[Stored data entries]
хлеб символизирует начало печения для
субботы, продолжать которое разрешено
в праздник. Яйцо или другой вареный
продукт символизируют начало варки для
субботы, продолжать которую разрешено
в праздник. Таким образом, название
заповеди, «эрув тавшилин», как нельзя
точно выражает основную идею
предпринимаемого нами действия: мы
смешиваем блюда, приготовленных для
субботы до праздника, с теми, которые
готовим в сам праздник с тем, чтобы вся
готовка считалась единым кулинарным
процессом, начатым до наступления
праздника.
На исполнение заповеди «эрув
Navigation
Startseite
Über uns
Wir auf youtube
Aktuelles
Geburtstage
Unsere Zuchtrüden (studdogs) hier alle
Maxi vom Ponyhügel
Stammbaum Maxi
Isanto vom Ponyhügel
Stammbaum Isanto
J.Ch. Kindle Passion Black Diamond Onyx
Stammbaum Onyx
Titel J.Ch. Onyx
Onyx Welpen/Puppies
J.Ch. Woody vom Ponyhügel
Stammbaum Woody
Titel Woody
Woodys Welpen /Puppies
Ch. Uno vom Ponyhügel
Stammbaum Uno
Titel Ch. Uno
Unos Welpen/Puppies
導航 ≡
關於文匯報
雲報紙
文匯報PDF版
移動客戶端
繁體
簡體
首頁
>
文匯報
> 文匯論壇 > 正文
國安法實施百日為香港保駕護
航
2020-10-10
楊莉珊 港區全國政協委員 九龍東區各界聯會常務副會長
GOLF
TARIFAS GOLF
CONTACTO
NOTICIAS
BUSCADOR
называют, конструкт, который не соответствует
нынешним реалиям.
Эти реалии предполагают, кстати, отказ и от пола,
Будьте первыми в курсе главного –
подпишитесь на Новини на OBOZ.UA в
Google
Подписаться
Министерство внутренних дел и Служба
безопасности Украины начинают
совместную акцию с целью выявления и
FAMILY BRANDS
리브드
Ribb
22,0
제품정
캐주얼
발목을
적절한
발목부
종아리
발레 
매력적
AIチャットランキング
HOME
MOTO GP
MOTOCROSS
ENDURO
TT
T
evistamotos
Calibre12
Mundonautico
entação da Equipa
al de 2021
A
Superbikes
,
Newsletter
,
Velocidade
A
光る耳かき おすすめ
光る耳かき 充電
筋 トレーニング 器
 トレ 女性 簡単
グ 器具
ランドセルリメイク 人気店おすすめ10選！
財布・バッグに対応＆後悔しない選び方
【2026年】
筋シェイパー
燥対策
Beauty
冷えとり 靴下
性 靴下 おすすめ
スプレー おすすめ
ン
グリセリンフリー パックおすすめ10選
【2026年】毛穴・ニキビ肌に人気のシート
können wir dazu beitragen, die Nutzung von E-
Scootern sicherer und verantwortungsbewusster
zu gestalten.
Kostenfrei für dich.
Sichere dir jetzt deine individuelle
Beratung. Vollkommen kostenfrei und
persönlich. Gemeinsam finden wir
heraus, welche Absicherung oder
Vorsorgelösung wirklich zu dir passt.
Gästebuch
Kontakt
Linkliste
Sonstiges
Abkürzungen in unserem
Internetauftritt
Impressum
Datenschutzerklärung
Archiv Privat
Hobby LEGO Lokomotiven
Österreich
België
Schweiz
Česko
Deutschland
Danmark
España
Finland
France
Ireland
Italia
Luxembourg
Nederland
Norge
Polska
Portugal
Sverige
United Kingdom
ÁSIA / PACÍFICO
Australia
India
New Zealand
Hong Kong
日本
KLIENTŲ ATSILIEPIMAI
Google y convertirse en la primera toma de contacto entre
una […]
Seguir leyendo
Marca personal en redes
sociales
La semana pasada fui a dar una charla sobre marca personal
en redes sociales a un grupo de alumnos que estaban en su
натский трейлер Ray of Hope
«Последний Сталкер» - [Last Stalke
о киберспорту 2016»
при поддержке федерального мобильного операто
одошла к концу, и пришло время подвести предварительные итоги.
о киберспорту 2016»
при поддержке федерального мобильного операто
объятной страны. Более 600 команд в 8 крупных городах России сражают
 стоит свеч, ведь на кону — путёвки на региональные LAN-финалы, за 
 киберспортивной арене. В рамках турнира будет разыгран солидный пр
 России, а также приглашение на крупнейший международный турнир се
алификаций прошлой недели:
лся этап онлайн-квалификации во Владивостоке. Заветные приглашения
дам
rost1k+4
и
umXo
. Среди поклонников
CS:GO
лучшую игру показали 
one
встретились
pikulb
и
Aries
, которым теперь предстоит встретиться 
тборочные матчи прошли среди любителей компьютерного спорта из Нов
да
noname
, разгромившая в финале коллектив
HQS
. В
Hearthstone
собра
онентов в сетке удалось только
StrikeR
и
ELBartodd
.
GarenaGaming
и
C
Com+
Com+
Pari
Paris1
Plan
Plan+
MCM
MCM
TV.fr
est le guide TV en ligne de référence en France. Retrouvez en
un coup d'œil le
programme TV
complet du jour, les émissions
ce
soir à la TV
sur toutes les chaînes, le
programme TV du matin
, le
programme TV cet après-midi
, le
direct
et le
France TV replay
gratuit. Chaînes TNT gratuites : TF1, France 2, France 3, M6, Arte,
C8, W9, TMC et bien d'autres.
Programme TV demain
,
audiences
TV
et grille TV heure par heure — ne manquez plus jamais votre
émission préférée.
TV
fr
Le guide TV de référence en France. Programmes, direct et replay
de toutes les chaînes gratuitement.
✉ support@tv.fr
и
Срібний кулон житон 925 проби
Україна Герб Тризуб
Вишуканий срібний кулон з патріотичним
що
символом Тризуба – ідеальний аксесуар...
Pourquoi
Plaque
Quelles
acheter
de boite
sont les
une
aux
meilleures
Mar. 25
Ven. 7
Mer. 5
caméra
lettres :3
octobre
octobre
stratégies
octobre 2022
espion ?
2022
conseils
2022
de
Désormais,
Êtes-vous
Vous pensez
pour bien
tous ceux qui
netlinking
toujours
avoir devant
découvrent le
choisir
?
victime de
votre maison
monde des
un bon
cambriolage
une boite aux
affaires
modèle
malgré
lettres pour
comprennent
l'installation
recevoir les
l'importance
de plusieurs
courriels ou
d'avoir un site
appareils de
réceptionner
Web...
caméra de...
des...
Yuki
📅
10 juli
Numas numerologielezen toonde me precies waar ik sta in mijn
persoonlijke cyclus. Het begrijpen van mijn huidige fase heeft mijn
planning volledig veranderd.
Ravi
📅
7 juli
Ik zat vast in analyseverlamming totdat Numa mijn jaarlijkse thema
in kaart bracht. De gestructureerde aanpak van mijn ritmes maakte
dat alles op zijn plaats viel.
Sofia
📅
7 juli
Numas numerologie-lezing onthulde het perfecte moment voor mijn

§ **Problem details**: Reproduce all of the records, keeping every character unchanged.

§ **Written reply**:
хлеб символизирует начало печения для
субботы, продолжать которое разрешено
в праздник. Яйцо или другой вареный
продукт символизируют начало варки для
субботы, продолжать которую разрешено
в праздник. Таким образом, название
заповеди, «эрув тавшилин», как нельзя
точно выражает основную идею
предпринимаемого нами действия: мы
смешиваем блюда, приготовленных для
субботы до праздника, с теми, которые
готовим в сам праздник с тем, чтобы вся
готовка считалась единым кулинарным
процессом, начатым до наступления
праздника.
На исполнение заповеди «эрув
Navigation
Startseite
Über uns
Wir auf youtube
Aktuelles
Geburtstage
Unsere Zuchtrüden (studdogs) hier alle
Maxi vom Ponyhügel
Stammbaum Maxi
Isanto vom Ponyhügel
Stammbaum Isanto
J.Ch. Kindle Passion Black Diamond Onyx
Stammbaum Onyx
Titel J.Ch. Onyx
Onyx Welpen/Puppies
J.Ch. Woody vom Ponyhügel
Stammbaum Woody
Titel Woody
Woodys Welpen /Puppies
Ch. Uno vom Ponyhügel
Stammbaum Uno
Titel Ch. Uno
Unos Welpen/Puppies
導航 ≡
關於文匯報
雲報紙
文匯報PDF版
移動客戶端
繁體
簡體
首頁
>
文匯報
> 文匯論壇 > 正文
國安法實施百日為香港保駕護
航
2020-10-10
楊莉珊 港區全國政協委員 九龍東區各界聯會常務副會長
GOLF
TARIFAS GOLF
CONTACTO
NOTICIAS
BUSCADOR
называют, конструкт, который не соответствует
нынешним реалиям.
Эти реалии предполагают, кстати, отказ и от пола,
Будьте первыми в курсе главного –
подпишитесь на Новини на OBOZ.UA в
Google
Подписаться
Министерство внутренних дел и Служба
безопасности Украины начинают
совместную акцию с целью выявления и
FAMILY BRANDS
리브드
Ribb
22,0
제품정
캐주얼
발목을
적절한
발목부
종아리
발레 
매력적
AIチャットランキング
HOME
MOTO GP
MOTOCROSS
ENDURO
TT
T
evistamotos
Calibre12
Mundonautico
entação da Equipa
al de 2021
A
Superbikes
,
Newsletter
,
Velocidade
A
光る耳かき おすすめ
光る耳かき 充電
筋 トレーニング 器
 トレ 女性 簡単
グ 器具
ランドセルリメイク 人気店おすすめ10選！
財布・バッグに対応＆後悔しない選び方
【2026年】
筋シェイパー
燥対策
Beauty
冷えとり 靴下
性 靴下 おすすめ
スプレー おすすめ
ン
グリセリンフリー パックおすすめ10選
【2026年】毛穴・ニキビ肌に人気のシート
können wir dazu beitragen, die Nutzung von E-
Scootern sicherer und verantwortungsbewusster
zu gestalten.
Kostenfrei für dich.
Sichere dir jetzt deine individuelle
Beratung. Vollkommen kostenfrei und
persönlich. Gemeinsam finden wir
heraus, welche Absicherung oder
Vorsorgelösung wirklich zu dir passt.
Gästebuch
Kontakt
Linkliste
Sonstiges
Abkürzungen in unserem
Internetauftritt
Impressum
Datenschutzerklärung
Archiv Privat
Hobby LEGO Lokomotiven
Österreich
België
Schweiz
Česko
Deutschland
Danmark
España
Finland
France
Ireland
Italia
Luxembourg
Nederland
Norge
Polska
Portugal
Sverige
United Kingdom
ÁSIA / PACÍFICO
Australia
India
New Zealand
Hong Kong
日本
KLIENTŲ ATSILIEPIMAI
Google y convertirse en la primera toma de contacto entre
una […]
Seguir leyendo
Marca personal en redes
sociales
La semana pasada fui a dar una charla sobre marca personal
en redes sociales a un grupo de alumnos que estaban en su
натский трейлер Ray of Hope
«Последний Сталкер» - [Last Stalke
о киберспорту 2016»
при поддержке федерального мобильного операто
одошла к концу, и пришло время подвести предварительные итоги.
о киберспорту 2016»
при поддержке федерального мобильного операто
объятной страны. Более 600 команд в 8 крупных городах России сражают
 стоит свеч, ведь на кону — путёвки на региональные LAN-финалы, за 
 киберспортивной арене. В рамках турнира будет разыгран солидный пр
 России, а также приглашение на крупнейший международный турнир се
алификаций прошлой недели:
лся этап онлайн-квалификации во Владивостоке. Заветные приглашения
дам
rost1k+4
и
umXo
. Среди поклонников
CS:GO
лучшую игру показали 
one
встретились
pikulb
и
Aries
, которым теперь предстоит встретиться 
тборочные матчи прошли среди любителей компьютерного спорта из Нов
да
noname
, разгромившая в финале коллектив
HQS
. В
Hearthstone
собра
онентов в сетке удалось только
StrikeR
и
ELBartodd
.
GarenaGaming
и
C
Com+
Com+
Pari
Paris1
Plan
Plan+
MCM
MCM
TV.fr
est le guide TV en ligne de référence en France. Retrouvez en
un coup d'œil le
programme TV
complet du jour, les émissions
ce
soir à la TV
sur toutes les chaînes, le
programme TV du matin
, le
programme TV cet après-midi
, le
direct
et le
France TV replay
gratuit. Chaînes TNT gratuites : TF1, France 2, France 3, M6, Arte,
C8, W9, TMC et bien d'autres.
Programme TV demain
,
audiences
TV
et grille TV heure par heure — ne manquez plus jamais votre
émission préférée.
TV
fr
Le guide TV de référence en France. Programmes, direct et replay
de toutes les chaînes gratuitement.
✉ support@tv.fr
и
Срібний кулон житон 925 проби
Україна Герб Тризуб
Вишуканий срібний кулон з патріотичним
що
символом Тризуба – ідеальний аксесуар...
Pourquoi
Plaque
Quelles
acheter
de boite
sont les
une
aux
meilleures
Mar. 25
Ven. 7
Mer. 5
caméra
lettres :3
octobre
octobre
stratégies
octobre 2022
espion ?
2022
conseils
2022
de
Désormais,
Êtes-vous
Vous pensez
pour bien
tous ceux qui
netlinking
toujours
avoir devant
découvrent le
choisir
?
victime de
votre maison
monde des
un bon
cambriolage
une boite aux
affaires
modèle
malgré
lettres pour
comprennent
l'installation
recevoir les
l'importance
de plusieurs
courriels ou
d'avoir un site
appareils de
réceptionner
Web...
caméra de...
des...
Yuki
📅
10 juli
Numas numerologielezen toonde me precies waar ik sta in mijn
persoonlijke cyclus. Het begrijpen van mijn huidige fase heeft mijn
planning volledig veranderd.
Ravi
📅
7 juli
Ik zat vast in analyseverlamming totdat Numa mijn jaarlijkse thema
in kaart bracht. De gestructureerde aanpak van mijn ritmes maakte
dat alles op zijn plaats viel.
Sofia
📅
7 juli
Numas numerologie-lezing onthulde het perfecte moment voor mijn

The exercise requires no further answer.